Opera review

One great disappointment of this season’s absence of live music was the lost opportunity to see onstage the modern novelty in Seattle Opera’s schedule, British composer Jonathan Dove’s “Flight.” (Relatively modern, that is; it premiered in 1998.) But whoever suggested filming the company’s production, streaming April 23-25, at the Museum of Flight deserves a fat raise; the museum’s interior proved an ideal stand-in for the airport in which Dove and librettist April De Angelis set intertwining stories of travelers trapped overnight by an electrical storm.

As travelers, naturally, they’re all seeking something. A refugee (Randall Scotting), who stowed away on a flight and now can’t leave the terminal, wants a home; Bill and Tina (Joshua Kohl, Karen Vuong) want to revive a stale marriage; two flight attendants (Joseph Lattanzi, Sarah Larsen) just want each other. A pregnant woman (Karin Mushegain) moving overseas with her diplomat husband (Aubrey Allicock) wants confidence she’s doing the right thing; she gets the opera’s hardest-hitting moment, a startlingly bitter soliloquy mourning the freedom-killing commitments of motherhood.

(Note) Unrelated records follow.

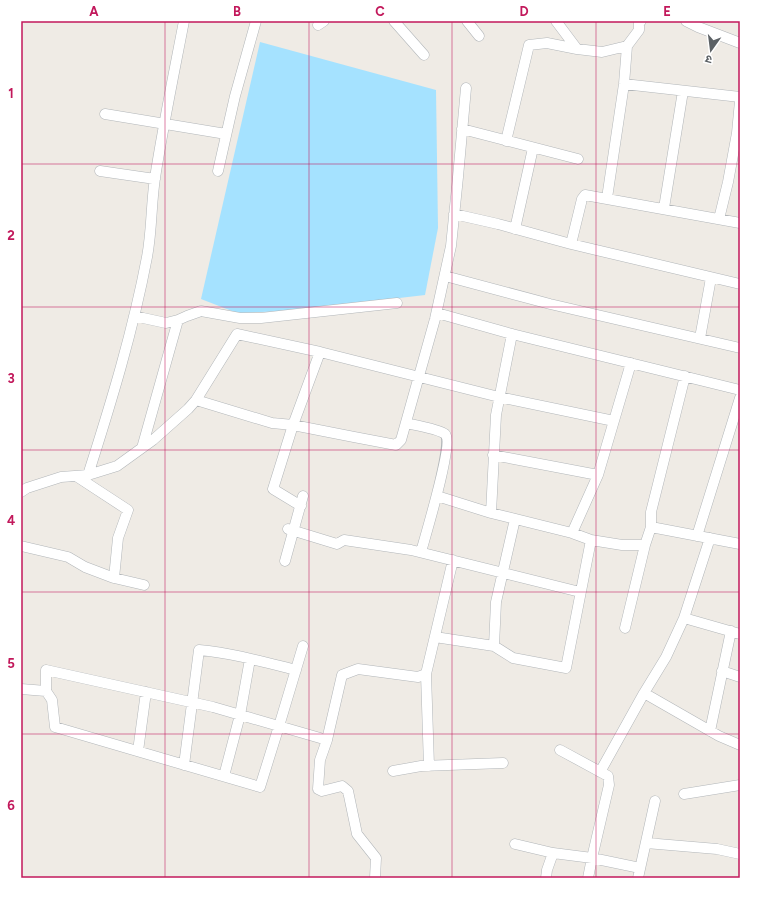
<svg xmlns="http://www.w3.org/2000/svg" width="761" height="899" font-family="Figtree,'Noto Sans Devanagari',sans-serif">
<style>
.water{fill:#a5e2ff}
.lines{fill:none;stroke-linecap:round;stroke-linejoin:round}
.minor-casing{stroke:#b2b6b9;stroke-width:11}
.minor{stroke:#fff;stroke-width:10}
.grid{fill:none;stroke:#c2185b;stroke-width:1;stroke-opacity:0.55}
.neatline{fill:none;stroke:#c2185b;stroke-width:1.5}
.grid-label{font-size:13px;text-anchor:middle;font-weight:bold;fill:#c2185b}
</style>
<rect width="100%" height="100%" fill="#efebe5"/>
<!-- water -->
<path class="water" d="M260 42 436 90 438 228 425 295 288 311 237 313 201 299Z"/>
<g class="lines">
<defs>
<path id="minor" d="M394 21 424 55
M467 21 479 36
M556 21 577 49
M686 21 698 27 740 43
M318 25 324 21
M624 84 740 97
M105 114 226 134
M462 129 578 159
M506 141 529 45 547 43 577 49 602 52 627 46 639 30V23L641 21
M100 171 155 179
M218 171 235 96 256 21
M607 198 624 84 627 46
M664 208 683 91
M454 214 498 224 571 244 740 284
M719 219 728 182 737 133 740 101
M515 229 533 148
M571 244 582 199 585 195 740 223
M445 276 550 304 740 348
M437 313 512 334 740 390
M134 316 166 323 178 320 187 316 201 311 240 318H261L397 303
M700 338 711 278
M196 400 272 423 293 425 354 437 396 445 401 440 435 319 451 246 458 177 466 88
M406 423C415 425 439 429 445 434 454 442 425 537 421 552
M142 448 178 320
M493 455 598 475
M88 475C111 403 133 331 147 257 152 231 151 204 155 178 163 126 174 73 184 21
M76 476 128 510 118 538 114 578
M21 492 27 488 61 477 88 475 117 466 153 440 188 409 196 400 237 334 320 352 499 397 614 421
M437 496 491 513 572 533 591 540 622 545H645
M301 506 273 489 293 425 320 352
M491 513 496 415 512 334
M651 527 740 544
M288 529 337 544 344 540 411 550 580 592
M572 533 598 475 631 363
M697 536 740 398
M710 538 684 618 740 634
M21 546 68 557 85 567 114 578 144 585
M285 561 303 496
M625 628 645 545 651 527V512L685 376
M435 637 494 646 513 658 566 668 591 540
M303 646 279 726 260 787 55 727 52 700 46 691V670L213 707C251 718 289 729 327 740
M494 646 496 602 515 519
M722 671 740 677
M426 674 429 766
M21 689 46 691
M644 693 719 736 740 745
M710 731 731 631
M560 750 608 776 609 785 592 858 588 878
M138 751 146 692
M184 765 199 650C232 653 264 662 296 670
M393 771 421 766 503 763
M600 772 644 693 666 657 684 618
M224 776 240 715 250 659
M684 794 740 785
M646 843 717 849 740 854
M515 844 553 853 592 858 640 868
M375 878 376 858 357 834 348 791 342 786 322 791 318 789 320 760 327 740 342 675 358 669 418 677 426 674 453 560
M546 878 547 870 553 853
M638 878 655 801"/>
</defs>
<!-- minor casing -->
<use href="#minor" class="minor-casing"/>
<!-- minor -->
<use href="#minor" class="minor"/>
</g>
<!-- grid -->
<path class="grid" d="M165 21V878M309 21V878M452 21V878M596 21V878M21 164H740M21 307H740M21 450H740M21 592H740M21 734H740"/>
<!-- border -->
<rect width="761" height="899" fill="none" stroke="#ffffff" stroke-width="44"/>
<!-- north arrow -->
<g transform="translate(711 50) rotate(194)" stroke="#ffffff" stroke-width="3" paint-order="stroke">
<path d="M0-3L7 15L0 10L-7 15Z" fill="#5c6165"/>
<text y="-6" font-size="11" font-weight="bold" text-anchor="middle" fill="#5c6165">उ</text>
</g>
<rect x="22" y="22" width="717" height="855" class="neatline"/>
<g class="grid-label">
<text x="94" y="16">A</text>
<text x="237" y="16">B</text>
<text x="380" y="16">C</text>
<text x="524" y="16">D</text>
<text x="667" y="16">E</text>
<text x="11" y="98">1</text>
<text x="11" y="240">2</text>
<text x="11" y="383">3</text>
<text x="11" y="525">4</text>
<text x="11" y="668">5</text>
<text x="11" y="810">6</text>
</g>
</svg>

At the other end of the feminist-empowerment spectrum is Sandra (Margaret Gawrysiak), who is desperately awaiting the arrival of her possibly imaginary fiancé — since, at 52, it’s implied, this is her last chance not to die alone. (It’s a dismayingly outdated stereotype for an opera striving so hard to explore contemporary themes.) Completing the airport staff is an immigration officer (Damien Geter) and an air traffic controller (Sharleen Joynt), who gets a highflying and all-too-brief aria that slyly recalls a traditional “mad scene” — a centuries-old operatic convention in which sopranos under emotional stress express it in an acrobatic vocal line. It’s partly shot outside, another example of stage director Brian Staufenbiel’s clever utilization of filming locales all over the museum.

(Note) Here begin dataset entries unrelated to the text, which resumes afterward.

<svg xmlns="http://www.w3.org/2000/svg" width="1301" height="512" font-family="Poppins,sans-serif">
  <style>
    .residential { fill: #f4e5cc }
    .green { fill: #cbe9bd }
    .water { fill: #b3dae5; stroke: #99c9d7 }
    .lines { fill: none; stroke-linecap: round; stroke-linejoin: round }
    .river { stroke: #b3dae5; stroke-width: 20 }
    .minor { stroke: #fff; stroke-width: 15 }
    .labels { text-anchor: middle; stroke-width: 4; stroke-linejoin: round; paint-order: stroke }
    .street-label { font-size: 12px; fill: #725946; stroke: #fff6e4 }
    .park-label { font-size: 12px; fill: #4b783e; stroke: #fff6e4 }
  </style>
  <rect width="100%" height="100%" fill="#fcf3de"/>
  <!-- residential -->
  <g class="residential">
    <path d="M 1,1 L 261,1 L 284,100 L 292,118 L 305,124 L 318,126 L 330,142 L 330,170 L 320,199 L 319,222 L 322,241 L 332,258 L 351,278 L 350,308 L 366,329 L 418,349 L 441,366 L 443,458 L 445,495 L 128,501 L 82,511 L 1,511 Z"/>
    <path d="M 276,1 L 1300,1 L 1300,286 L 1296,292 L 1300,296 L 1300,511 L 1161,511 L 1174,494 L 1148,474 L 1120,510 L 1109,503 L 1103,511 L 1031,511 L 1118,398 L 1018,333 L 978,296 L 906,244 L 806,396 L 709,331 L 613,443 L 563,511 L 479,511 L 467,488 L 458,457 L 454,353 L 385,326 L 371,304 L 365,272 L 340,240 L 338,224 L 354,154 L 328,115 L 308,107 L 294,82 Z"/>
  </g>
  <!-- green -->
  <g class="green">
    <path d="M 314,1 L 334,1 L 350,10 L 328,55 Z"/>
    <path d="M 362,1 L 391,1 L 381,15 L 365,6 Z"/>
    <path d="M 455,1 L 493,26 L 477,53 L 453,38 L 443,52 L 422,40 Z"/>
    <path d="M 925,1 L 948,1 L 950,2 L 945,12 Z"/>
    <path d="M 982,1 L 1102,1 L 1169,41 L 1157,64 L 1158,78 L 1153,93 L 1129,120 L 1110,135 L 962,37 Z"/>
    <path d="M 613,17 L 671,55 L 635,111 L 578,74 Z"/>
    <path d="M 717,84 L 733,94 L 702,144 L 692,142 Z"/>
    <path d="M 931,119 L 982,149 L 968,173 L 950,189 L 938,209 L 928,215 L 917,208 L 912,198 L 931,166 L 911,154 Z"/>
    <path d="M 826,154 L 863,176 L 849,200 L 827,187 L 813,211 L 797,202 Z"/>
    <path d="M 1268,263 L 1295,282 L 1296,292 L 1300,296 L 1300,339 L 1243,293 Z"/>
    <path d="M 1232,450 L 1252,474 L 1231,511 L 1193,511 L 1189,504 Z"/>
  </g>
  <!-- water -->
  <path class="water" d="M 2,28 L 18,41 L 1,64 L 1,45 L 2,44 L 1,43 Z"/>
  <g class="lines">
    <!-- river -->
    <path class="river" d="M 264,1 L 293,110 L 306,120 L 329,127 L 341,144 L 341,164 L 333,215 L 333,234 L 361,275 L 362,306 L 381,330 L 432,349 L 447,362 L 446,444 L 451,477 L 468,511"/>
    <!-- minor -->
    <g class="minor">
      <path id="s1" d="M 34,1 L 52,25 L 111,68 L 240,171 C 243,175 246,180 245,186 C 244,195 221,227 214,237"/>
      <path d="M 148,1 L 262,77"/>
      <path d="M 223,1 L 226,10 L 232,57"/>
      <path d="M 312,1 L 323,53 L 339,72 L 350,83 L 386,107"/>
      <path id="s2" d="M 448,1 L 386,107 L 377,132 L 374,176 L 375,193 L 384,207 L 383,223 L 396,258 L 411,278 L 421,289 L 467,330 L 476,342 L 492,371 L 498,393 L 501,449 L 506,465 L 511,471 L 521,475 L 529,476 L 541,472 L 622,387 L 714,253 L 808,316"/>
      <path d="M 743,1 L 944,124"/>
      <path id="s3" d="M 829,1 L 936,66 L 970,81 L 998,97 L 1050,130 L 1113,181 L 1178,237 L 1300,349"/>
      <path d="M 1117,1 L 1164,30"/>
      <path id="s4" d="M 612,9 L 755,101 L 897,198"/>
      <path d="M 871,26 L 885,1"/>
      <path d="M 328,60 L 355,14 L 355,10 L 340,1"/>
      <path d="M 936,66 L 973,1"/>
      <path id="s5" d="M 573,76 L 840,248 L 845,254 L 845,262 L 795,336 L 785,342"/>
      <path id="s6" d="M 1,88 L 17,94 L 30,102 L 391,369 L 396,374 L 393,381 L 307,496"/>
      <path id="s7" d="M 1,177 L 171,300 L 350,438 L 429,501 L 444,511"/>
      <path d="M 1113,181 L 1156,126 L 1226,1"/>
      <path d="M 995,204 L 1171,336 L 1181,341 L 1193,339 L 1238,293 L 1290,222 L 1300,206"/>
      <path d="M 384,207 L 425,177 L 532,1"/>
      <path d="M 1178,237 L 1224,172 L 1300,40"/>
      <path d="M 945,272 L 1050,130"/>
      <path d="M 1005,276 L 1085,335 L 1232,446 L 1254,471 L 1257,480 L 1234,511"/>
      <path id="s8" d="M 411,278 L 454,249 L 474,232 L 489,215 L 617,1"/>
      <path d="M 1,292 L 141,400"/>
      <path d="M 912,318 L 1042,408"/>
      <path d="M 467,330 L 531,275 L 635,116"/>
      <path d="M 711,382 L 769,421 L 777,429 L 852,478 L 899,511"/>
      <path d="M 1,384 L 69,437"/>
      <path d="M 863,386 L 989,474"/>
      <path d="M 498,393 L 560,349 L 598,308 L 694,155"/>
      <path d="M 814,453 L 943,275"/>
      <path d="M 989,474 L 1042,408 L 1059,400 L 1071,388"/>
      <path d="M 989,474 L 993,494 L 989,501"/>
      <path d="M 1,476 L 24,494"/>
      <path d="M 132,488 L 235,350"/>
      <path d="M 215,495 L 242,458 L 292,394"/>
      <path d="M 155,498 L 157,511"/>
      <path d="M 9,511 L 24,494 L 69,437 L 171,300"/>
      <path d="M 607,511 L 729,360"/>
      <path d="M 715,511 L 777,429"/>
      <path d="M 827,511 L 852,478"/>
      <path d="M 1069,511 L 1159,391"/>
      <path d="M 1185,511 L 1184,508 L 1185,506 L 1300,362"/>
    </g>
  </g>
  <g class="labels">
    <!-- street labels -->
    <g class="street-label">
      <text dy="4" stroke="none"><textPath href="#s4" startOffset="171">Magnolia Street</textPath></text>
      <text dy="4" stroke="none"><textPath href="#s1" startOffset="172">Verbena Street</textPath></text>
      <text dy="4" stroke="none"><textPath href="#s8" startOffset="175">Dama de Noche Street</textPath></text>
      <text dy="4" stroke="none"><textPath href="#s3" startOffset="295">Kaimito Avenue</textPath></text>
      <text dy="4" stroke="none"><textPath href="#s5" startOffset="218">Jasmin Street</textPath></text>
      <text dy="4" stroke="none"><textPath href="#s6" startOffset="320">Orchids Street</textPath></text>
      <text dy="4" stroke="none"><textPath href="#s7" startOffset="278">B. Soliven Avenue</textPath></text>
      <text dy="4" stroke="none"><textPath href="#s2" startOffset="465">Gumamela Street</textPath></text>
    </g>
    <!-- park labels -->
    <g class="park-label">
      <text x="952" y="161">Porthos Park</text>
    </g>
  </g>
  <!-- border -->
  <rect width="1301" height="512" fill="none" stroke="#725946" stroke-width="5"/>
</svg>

This aria’s a high point of Dove’s splendid score. Its endlessly fascinating propulsion and sparkle headily evoke the exhilaration of flight — particularly in a passage in the middle of Act 1 that depicts a plane’s takeoff in music of daring, riotous energy. Making a smallish pit ensemble, conducted on the soundtrack by Viswa Subbaraman, sound like a huge one testifies to Dove’s magical orchestral skill; his sense of dramatic timing is less expert, as when the harried diplomatic couple stops to sing a four-minute duet about how they’re about to miss their flight. Yes, details like this matter, considering the production’s otherwise naturalistic approach.

But part of the blame here goes to De Angelis’ libretto, which, sorry to report, is not up to the task on three levels: building characters more than paper-thin, constructing a narrative that pulls you along and makes you care what happens, and providing lyrics as sophisticated and poetic as the music Dove lavishes on them. Awkward phrasing, painfully contrived rhymes and unnecessary repetition constantly kill the mood. Sandra, referring to her outfit, sings, “Do I look conspicuous? I mean, strange … / Should I have worn a less flamboyant range?,” while later Tina lets us know that “I feel a rage raging through me!” Every verbal infelicity yanks you out of the story — and De Angelis’ Sandra, for whom manlessness is presented as a horror equivalent to the refugee’s statelessness, is really an eye-roller.

The music and the staging, though, redeem the production. “Flight” follows other recent offerings (in just the past two years, “The (R)evolution of Steve Jobs,” “The Falling and the Rising,” and “Charlie Parker’s Yardbird”) as yet another gratifying example of Seattle Opera’s commitment to contemporary stories told through compelling music.

Begins streaming at 7 p.m. Friday, April 23, and runs through midnight Sunday, April 25; $35; seattleopera.org. Subscribers have early access, through April 25.